Topkapı Sarayı’nda yarın sabah saat 9.30’da başlayacak sempozyumun programını İbn Haldun Üniversitesi Medeniyetler İttifakı Enstitüsü’nden Yard. Doç. Yalçın Çetinkaya hazırladı. Müzikolog, sosyolog, tarihçilerden oluşan 12 akademisyen, üç oturumda Darülelhan’ın çalışmalarını ele alacak. Gönül Paçacı, kurumun tarihini anlatacak. Araştırmacı Cemal Ünlü, Columbia’nın yayımladığı taş plakları dinletip bilgi verecek. Saat 20.00’de Doğan Dikmen, Darülelhan’ın nota koleksiyonundan seçtiği eserleri seslendirecek.

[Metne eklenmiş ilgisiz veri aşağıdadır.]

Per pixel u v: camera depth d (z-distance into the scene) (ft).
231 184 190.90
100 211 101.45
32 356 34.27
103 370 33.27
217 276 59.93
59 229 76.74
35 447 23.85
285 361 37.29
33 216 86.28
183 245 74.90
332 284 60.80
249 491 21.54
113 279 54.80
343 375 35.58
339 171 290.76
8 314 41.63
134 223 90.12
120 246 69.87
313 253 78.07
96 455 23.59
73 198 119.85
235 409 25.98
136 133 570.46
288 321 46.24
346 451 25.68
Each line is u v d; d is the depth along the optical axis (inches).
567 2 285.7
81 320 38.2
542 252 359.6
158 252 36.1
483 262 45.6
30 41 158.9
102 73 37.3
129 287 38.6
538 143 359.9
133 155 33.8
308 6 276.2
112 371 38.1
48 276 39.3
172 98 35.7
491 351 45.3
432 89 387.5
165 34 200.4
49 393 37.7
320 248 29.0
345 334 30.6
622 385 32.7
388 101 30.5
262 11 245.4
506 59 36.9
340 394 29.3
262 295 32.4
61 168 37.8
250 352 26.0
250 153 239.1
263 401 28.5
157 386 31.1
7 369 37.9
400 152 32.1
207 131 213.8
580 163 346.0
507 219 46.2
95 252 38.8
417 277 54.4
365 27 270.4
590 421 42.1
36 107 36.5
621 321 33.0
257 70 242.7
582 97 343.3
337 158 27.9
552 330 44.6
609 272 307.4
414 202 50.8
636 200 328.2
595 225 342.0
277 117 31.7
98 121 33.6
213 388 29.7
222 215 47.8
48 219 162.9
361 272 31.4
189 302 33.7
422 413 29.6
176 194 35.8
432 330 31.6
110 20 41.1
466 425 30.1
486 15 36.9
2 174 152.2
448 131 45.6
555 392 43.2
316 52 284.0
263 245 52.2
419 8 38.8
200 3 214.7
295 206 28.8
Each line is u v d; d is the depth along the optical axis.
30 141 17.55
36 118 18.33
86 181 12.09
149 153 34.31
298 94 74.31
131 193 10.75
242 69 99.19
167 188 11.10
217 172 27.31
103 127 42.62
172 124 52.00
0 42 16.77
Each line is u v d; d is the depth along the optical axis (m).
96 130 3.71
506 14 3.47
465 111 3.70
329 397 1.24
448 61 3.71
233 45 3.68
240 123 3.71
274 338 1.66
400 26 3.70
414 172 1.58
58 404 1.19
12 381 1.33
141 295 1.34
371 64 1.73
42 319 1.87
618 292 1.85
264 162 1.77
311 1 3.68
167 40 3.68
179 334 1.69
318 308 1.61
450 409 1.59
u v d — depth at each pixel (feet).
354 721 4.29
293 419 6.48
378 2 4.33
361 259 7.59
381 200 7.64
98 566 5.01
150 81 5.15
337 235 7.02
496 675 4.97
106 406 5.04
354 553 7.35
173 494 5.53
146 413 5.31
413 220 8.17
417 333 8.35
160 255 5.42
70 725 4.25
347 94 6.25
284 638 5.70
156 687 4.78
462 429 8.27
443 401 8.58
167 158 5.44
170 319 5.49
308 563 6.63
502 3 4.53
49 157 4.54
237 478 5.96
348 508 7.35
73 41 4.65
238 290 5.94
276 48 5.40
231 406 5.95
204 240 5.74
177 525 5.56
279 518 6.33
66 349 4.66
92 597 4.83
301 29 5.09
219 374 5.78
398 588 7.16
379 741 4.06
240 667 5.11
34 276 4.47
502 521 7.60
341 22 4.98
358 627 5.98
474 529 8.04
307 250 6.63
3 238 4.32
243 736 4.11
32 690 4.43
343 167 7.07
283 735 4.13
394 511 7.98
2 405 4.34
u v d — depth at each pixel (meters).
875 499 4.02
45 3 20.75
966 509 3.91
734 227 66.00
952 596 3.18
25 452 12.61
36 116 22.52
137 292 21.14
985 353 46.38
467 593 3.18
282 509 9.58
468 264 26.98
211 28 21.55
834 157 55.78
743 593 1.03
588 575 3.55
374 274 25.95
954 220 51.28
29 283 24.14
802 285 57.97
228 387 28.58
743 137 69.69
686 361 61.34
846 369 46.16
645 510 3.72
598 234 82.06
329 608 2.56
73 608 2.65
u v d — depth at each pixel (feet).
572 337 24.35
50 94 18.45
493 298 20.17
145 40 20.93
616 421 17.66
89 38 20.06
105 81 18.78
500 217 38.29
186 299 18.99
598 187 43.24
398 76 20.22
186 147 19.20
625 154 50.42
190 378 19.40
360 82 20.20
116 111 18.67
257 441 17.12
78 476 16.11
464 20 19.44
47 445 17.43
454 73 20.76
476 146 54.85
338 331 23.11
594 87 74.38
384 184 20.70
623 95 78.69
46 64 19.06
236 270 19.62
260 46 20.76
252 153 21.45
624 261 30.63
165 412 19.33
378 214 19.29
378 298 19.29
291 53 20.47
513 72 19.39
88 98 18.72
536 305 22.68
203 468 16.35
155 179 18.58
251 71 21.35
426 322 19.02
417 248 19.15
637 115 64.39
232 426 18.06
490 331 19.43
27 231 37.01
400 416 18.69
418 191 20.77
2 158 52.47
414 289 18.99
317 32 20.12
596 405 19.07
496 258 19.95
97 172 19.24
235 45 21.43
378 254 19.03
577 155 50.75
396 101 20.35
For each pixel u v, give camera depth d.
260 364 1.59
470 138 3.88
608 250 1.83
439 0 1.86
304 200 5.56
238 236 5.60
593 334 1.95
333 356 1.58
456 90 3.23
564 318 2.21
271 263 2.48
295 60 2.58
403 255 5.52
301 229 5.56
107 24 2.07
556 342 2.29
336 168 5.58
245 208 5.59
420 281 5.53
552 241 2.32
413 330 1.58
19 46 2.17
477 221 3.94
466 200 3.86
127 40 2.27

11 Aralık’ta CRR’deki programı Cumhurbaşkanlığı Türk Müziği Korosu üyesi, müzik araştırmacısı Hüseyin Kıyak hazırladı. İlk bölümde, peşrev, kâr, beste, yörük, saz ve ağır semai formunda altı eseri içeren Dede Efendi’nin Ferahfeza Takım’ı Darülelhan notalarıyla seslendirilecek. İkinci bölümde Doğan Dikmen, Münip Utandı, Güzin Değişmez, Çiğdem Yarkın, Atakan Akdaş, Ezgi Köker kurumun kayda geçirdiği eserleri yorumlayacak.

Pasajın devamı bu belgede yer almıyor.